* [Description of the task]: From the records below, please repeat exactly the line that has "## Overview", the line that has "- The following", and every line between them, and nothing else.
···
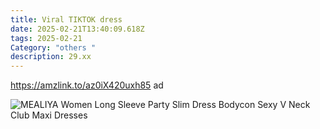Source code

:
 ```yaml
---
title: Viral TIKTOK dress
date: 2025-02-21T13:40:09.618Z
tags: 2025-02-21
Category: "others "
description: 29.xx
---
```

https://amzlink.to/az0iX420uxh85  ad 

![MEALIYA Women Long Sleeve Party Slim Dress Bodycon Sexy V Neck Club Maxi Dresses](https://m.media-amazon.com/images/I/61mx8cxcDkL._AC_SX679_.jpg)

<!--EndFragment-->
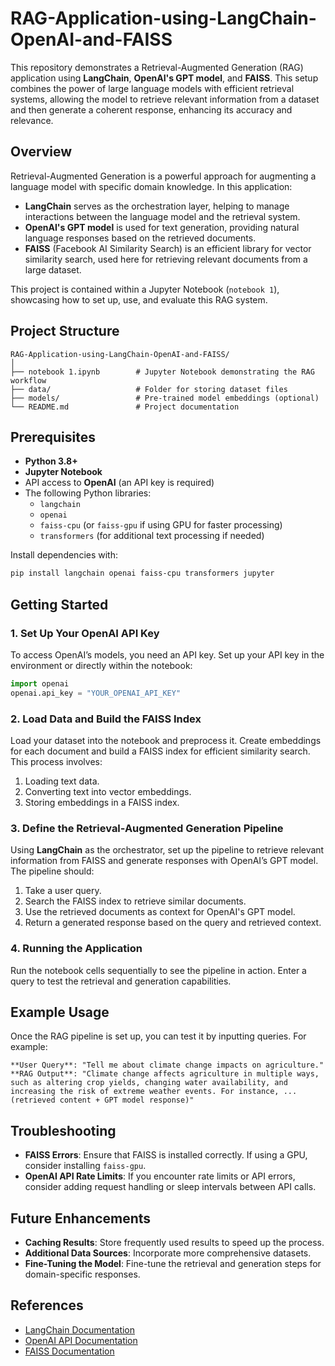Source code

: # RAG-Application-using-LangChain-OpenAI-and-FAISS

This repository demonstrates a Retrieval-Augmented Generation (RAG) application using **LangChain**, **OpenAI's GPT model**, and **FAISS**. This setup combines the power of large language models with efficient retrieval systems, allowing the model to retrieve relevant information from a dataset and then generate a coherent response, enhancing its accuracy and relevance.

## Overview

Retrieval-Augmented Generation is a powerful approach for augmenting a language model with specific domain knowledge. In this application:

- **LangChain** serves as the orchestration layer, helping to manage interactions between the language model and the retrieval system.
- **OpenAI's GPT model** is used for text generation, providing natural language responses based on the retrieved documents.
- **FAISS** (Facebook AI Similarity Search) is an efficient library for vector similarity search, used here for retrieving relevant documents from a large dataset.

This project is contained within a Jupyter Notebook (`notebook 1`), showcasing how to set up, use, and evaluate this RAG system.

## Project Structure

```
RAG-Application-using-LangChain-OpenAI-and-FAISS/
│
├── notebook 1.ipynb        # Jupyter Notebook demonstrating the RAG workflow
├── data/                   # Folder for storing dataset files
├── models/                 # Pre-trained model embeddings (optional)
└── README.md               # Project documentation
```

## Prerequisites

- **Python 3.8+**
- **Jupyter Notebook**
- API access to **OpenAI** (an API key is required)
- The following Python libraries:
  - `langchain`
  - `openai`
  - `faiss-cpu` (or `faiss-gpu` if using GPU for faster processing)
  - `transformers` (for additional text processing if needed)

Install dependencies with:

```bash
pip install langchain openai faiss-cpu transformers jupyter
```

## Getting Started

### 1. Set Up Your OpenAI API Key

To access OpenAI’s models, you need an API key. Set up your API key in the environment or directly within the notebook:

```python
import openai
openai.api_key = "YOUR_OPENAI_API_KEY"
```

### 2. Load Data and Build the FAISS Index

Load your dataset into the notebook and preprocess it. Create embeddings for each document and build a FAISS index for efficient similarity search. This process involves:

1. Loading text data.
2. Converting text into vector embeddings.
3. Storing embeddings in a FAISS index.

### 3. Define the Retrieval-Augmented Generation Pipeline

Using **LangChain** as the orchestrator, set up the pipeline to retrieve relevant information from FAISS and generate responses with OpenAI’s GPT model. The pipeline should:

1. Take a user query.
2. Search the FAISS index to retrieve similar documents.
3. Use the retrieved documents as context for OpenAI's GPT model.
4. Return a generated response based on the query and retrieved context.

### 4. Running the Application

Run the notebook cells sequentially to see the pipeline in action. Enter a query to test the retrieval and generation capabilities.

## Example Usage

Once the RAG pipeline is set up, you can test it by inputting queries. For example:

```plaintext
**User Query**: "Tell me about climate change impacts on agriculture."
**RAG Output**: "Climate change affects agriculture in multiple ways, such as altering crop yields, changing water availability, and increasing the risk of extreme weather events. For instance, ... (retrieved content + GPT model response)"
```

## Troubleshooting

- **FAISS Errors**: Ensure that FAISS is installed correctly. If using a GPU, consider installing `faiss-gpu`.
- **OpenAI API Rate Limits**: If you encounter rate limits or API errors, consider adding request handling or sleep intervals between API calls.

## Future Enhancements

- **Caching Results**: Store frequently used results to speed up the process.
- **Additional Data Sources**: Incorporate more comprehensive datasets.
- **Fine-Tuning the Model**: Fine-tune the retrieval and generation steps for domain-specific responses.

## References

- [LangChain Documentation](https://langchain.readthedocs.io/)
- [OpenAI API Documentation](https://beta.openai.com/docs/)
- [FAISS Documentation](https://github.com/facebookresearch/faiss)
···
* [Exercise output]:
## Overview

Retrieval-Augmented Generation is a powerful approach for augmenting a language model with specific domain knowledge. In this application:

- **LangChain** serves as the orchestration layer, helping to manage interactions between the language model and the retrieval system.
- **OpenAI's GPT model** is used for text generation, providing natural language responses based on the retrieved documents.
- **FAISS** (Facebook AI Similarity Search) is an efficient library for vector similarity search, used here for retrieving relevant documents from a large dataset.

This project is contained within a Jupyter Notebook (`notebook 1`), showcasing how to set up, use, and evaluate this RAG system.

## Project Structure

```
RAG-Application-using-LangChain-OpenAI-and-FAISS/
│
├── notebook 1.ipynb        # Jupyter Notebook demonstrating the RAG workflow
├── data/                   # Folder for storing dataset files
├── models/                 # Pre-trained model embeddings (optional)
└── README.md               # Project documentation
```

## Prerequisites

- **Python 3.8+**
- **Jupyter Notebook**
- API access to **OpenAI** (an API key is required)
- The following Python libraries:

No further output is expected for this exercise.